Read
For we are strangers before you and sojourners, as all our fathers were. Our days on the earth are like a shadow, and there is no abiding.
1 Chronicles 29:15
Reflect
History is filled with little-known stories that float just below the surface of what people learned in school. Many of these stories just never became as prominent as the stories we did learn, such as the “Midnight Ride of Jack Jouett,” a miraculous true story that evaded recognition, while a largely fanciful tale, “The Midnight Ride of Paul Revere,” became accepted lore.
Other stories aren’t told because they’re more or less embarrassing, either to people who are still alive or to the country as a whole. One such story is the tale of the “Roswell Women,” which took place at the tail end of the Civil War. The victims in this story are also from the losing side of the war, and history rarely has much sympathy for people who were on the wrong side of history. But in this case, I think there should definitely be an exception.
The “hero” in this story has always been Gen. William Tecumseh Sherman, the man who masterminded the famous “March to the Sea” that is largely credited with breaking the South’s will and expediting the end to the war. But as with Paul Revere’s famed ride, history often has a way of whitewashing certain facts. During his march southward, the northern army moved into Roswell, Ga., and began destroying homes and businesses. When the troops came upon the Roswell Mill, they found a French flag flying overhead, indicating it was neutral. But they also found it was supplying uniforms to the Confederate Army. Union Gen. Kenner Garrard ordered all three mills in Roswell burned, but then he received additional orders from his commanding officer, General Sherman — arrest every worker from the Roswell mills and force them to march by foot to Georgia Military Institute (about 15 miles away), where they would be imprisoned because of their efforts to “give aid and comfort to the enemy.”
General Garrard’s men did, indeed, arrest those workers — mainly children, single women and a few elderly men. They were allowed to gather a few possessions, and then they were taken to the military school, but only temporarily. (They were later joined by workers from the mill at New Manchester, about 17 miles to the south.) Once rail cars became available, the roughly 400 prisoners were herded into the cars like cattle and shipped north. With just nine days of provisions and no money, they were carted to Louisville, Ky., where many were unloaded as refugees. The remainder were taking across the river into Indiana and dropped at Evansville, New Albany and Jeffersonville.
These events are tragic enough, but the rest of the story is even more harsh. Without food and money, the Roswell refugees were left to fend for themselves, and many succumbed to disease, starvation and exposure. Some received generosity from people in those communities, and others either found employment, married local men or both. There are few records that show that any of them returned home. For the most part, these workers were just pawns in an effort to make the South suffer and to end the war. According to Union Lt. Col. Jeremiah Jenkins, “The women of the south kept the war alive and it is only by making them suffer that we can subdue the men.”

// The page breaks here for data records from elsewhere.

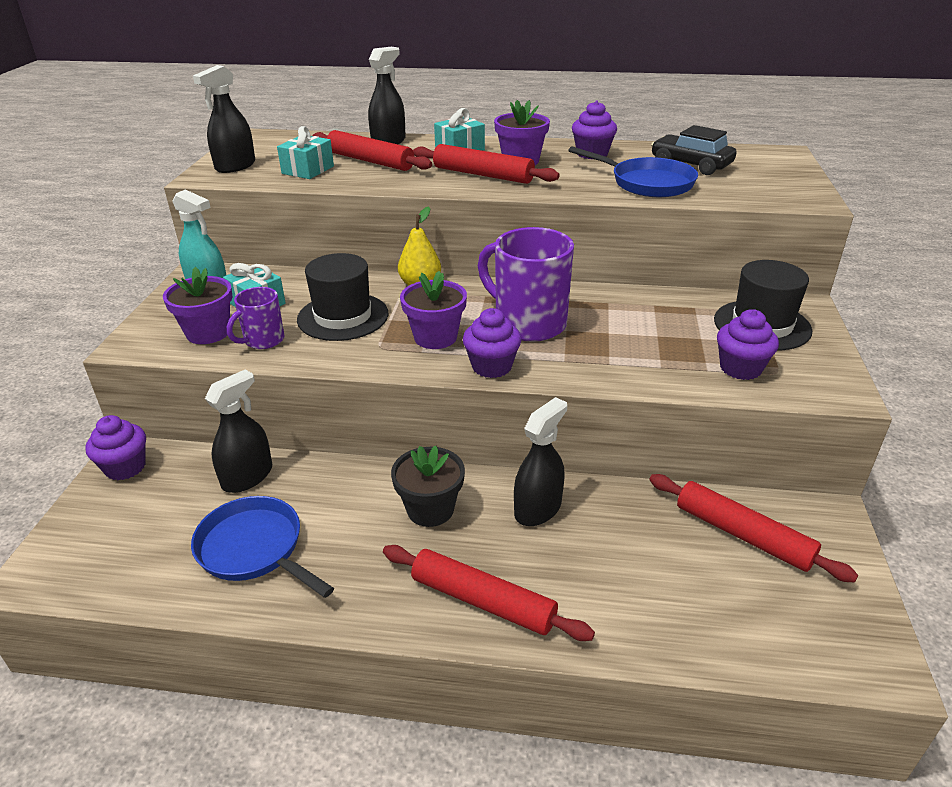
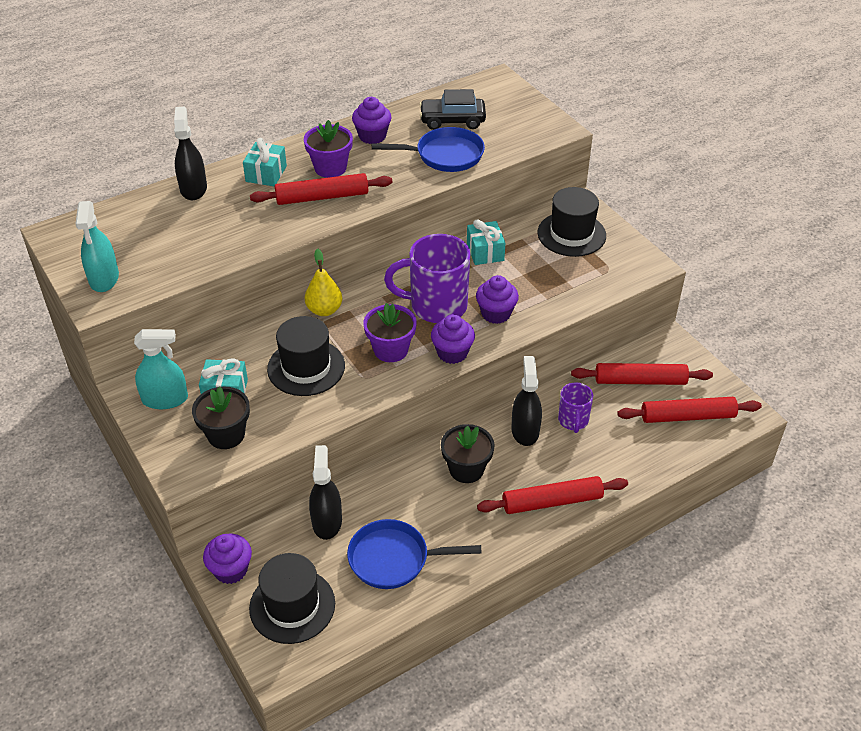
camera: 40 degrees left, 10 degrees up
(121, 530) = (292, 605): none -> black hat
(208, 333) = (226, 435): purple flower pot -> black flower pot
(235, 166) = (104, 278): black spray bottle -> turquoise spray bottle
(263, 340) = (277, 418): purple mug -> purple mug (573, 421)
(308, 170) = (176, 254): turquoise gift -> turquoise gift (485, 252)
(370, 161) = (212, 220): red rolling pin -> red rolling pin (687, 416)
(740, 368) = (589, 276): purple cupcake -> purple cupcake (496, 313)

This story strikes me as somewhat of a modern rendering of the taking of the Jews into captivity by the Babylonians. Held as prisoners and slaves, far from home, without any idea of how long they would remain there. Their captivity lasted 70 years, but for many it was a lifetime because they never returned home. The Christmas song “O Come, O Come Immanuel” isn’t directly from a scripture, but it does reflect the mindset and attitude of the Israelites who were no doubt longing and waiting for their deliverance.

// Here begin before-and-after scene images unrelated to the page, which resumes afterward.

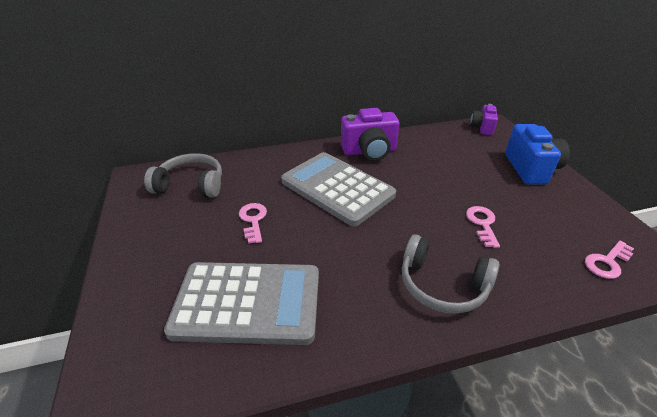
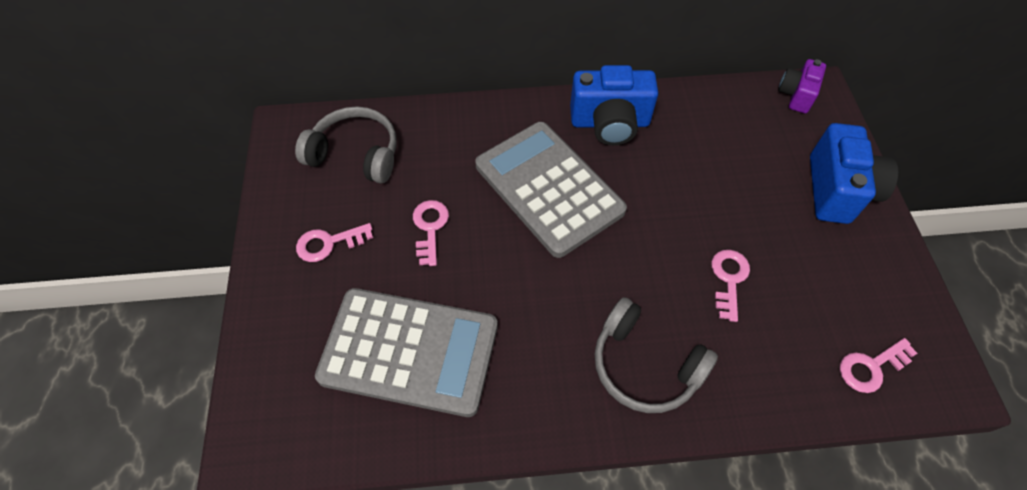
camera: 10 degrees right, 20 degrees up
(172, 239) = (329, 243): none -> pink key
(369, 151) = (610, 123): purple camera -> blue camera

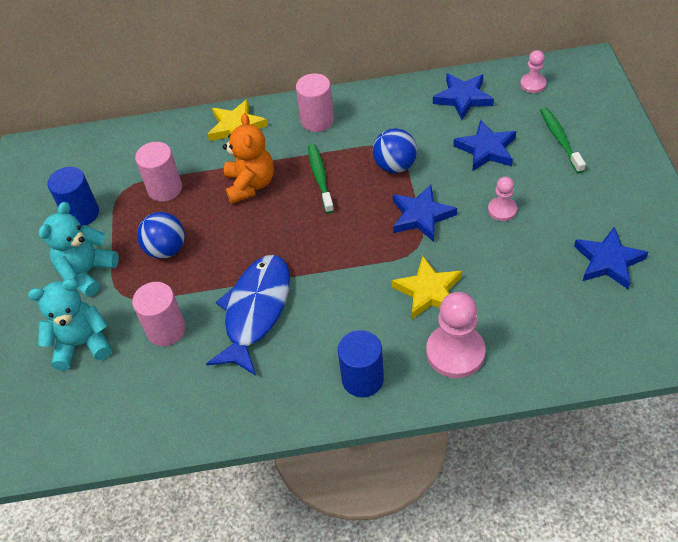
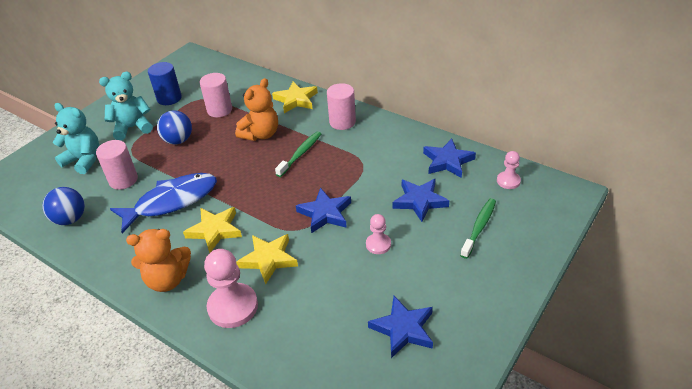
camera: 40 degrees right, 10 degrees down
(341, 304) = (215, 230): none -> yellow star
(362, 379) = (167, 280): blue cylinder -> orange teddy bear
(395, 166) = (350, 174): blue ball -> blue ball (70, 219)

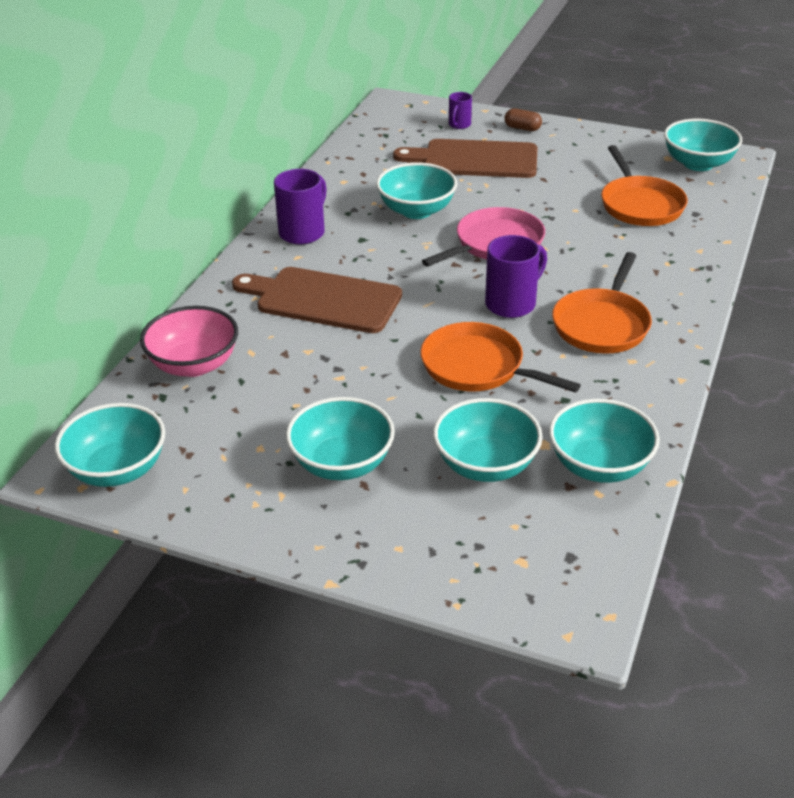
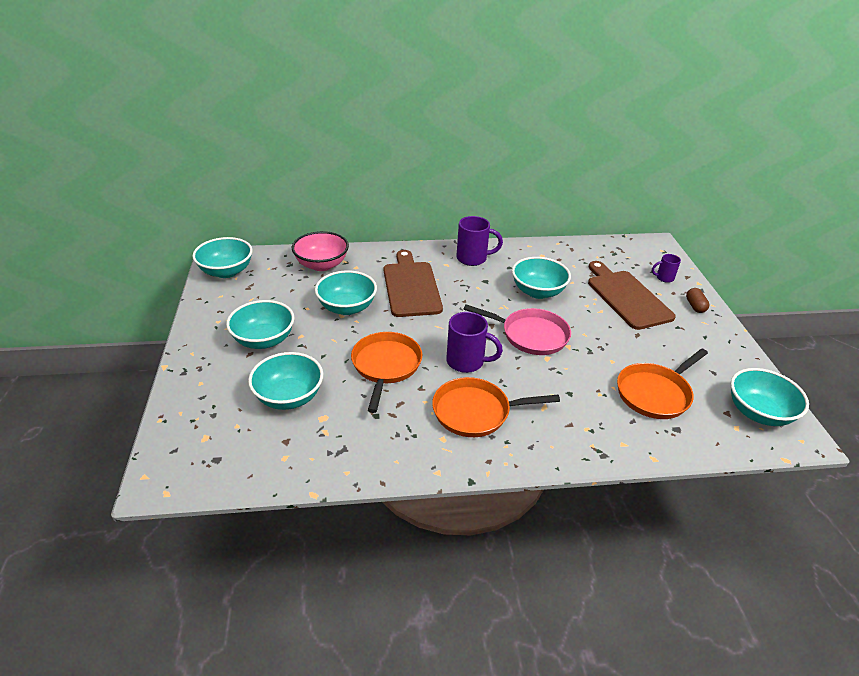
camera: 60 degrees right, 0 degrees up
(599, 465) = (313, 450): turquoise bowl -> turquoise bowl (347, 307)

Today, we tend to forget that we are also a people living away from our home. We are told in 1 Chronicles that we are strangers in this world, and Peter’s first letter reminds us of this fact. This earth is only our temporary home, and we look for the day that we will be delivered into our heavenly home. Until then, we must make our way through this sinful world in hope of a better life in God’s kingdom. And along the way, He calls each of us to make this place better than it was yesterday and to shine His light into a darkened world.